Per riconoscerne la buona qualità, esistono alcuni accorgimenti, come, ad esempio, quello di verificare una presenza minima di polvere sul fondo del sacco dell'imballo che lo contiene, oppure, controllando cosa accade, immergendo in una bacinella di acqua alcuni cilindretti: se restano a galla significa che sono di cattiva qualità, se invece affondano sono sicuramente di buona qualità.

Il funzionamento di una stufa a pellets è basato su quello di quelle a carbone, tipiche del secolo scorso.
Il sistema prevede la presenza di un serbatoio per contenere il pellet che viene raccolto da una coclea ovvero una specie di vite senza fine il cui compito è quello di fare cadere il combustibile nel focolare dove un aspiratore elettrico provvede a fornire un forte getto di aria forzata che crea una combustione forzata in modo che il fuoco bruci ad una elevata temperatura, consumando tutti i fumi.
Il calore, così, viene spinto all'esterno con il supporto di ventole elettriche e distribuito, per convenzione, all'esterno.
Cuore di ogni stufa a pellet è la centralina elettronica che gestisce le delicatissime regolazioni delle diverse fase del processo di combustione oltre ai sistemi di sicurezza.
Solo un tecnico qualificato è in grado di intervenire per la regolazione dei diversi parametri.

Il sistema elettronico di cui sono dotate queste stufe, è utilissimo per stabilire e programmare l'accensione e lo spegnimento; tra l'altro alcuni modelli più sofisticati consentono anche di poter effettuare queste operazioni a distanza utilizzando il telefono cellulare.
Riguardo invece all'utilizzo della canna fumaria, per quanto molte aziende pubblicizzino che questi manufatti che possono essere utilizzati senza, in realtà non è possibile.
Infatti, in Italia, le normative edilizie e sanitarie, impongono lo scarico dei fumi e quindi la presenza e l'allacciamento a una canna fumaria di qualsiasi manufatto che utilizzi un combustibile sia gassoso, che liquido o solido.
Quindi, anche se tecnicamente potrebbe essere possibile che possa funzionare anche senza canna fumaria, concretamente non vi è la possibilità di farlo.
E, comunque, normativa a parte, bisogna tenere presente che i fumi raggiungono anche i 300 gradi e per quanto naturali, sono pur sempre da combustione ovvero nocivi da respirare.
Ai fini poi della sicurezza, la presenza della canna fumaria, garantisce comunque la fuoriuscita dei fumi, anche in caso di improvvisa mancanza di corrente elettrica, che provocherebbe il blocco nella stufa dell'alimentazione del pellet, rischiando che il fumo contenuto nel braciere fuoriesca invadendo l'ambiente.

In confronto alle stufe a legna, quelle a pellet sono più convenienti prima di tutto per la comodità di trasporto e immagazzinamento del combustibile.
La legna infatti, comporta un notevole impegno in quanto deve essere accatastata, a differenza del pellet che viene venduto in comodi sacchi standard da 15 kg.

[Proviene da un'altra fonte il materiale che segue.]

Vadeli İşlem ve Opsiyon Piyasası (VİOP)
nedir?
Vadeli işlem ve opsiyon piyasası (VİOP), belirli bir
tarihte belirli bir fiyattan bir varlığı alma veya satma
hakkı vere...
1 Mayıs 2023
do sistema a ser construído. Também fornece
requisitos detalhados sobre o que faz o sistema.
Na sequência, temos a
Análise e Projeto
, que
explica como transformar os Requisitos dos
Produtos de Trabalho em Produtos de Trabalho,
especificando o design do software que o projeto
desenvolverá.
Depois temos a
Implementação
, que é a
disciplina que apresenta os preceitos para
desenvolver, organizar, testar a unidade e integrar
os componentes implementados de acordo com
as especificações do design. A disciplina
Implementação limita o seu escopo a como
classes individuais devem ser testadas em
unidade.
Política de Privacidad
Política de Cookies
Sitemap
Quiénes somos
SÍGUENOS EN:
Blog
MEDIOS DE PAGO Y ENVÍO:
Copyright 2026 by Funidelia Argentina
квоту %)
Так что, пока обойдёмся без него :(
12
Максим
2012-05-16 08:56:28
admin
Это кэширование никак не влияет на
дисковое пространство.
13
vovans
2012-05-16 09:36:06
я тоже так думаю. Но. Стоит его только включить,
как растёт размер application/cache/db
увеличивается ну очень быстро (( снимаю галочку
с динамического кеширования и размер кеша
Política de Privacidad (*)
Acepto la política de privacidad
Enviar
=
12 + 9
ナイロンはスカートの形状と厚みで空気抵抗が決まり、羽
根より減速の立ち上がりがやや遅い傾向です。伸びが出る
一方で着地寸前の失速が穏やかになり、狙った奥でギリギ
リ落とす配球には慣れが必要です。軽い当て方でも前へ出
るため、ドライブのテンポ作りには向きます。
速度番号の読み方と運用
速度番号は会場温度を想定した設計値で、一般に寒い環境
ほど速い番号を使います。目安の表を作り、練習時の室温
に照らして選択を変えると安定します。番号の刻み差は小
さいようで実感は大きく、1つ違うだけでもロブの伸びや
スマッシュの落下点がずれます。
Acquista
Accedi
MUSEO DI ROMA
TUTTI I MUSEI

Inoltre il pellet evita il rischio di eventuali presenze di insetti e animali, la raccolta della cenere, residuo della combustione, e, non per ultime, le possibili difficoltà nell'accensione manuale.
D'altro canto, hanno un costo che è quasi il doppio di quelle a legna, richiedono una manutenzione ordinaria che deve essere affidata a personale specializzato e la fiamma, essendo pilotata dalla centralina elettronica, viene privata del suo fascino naturale.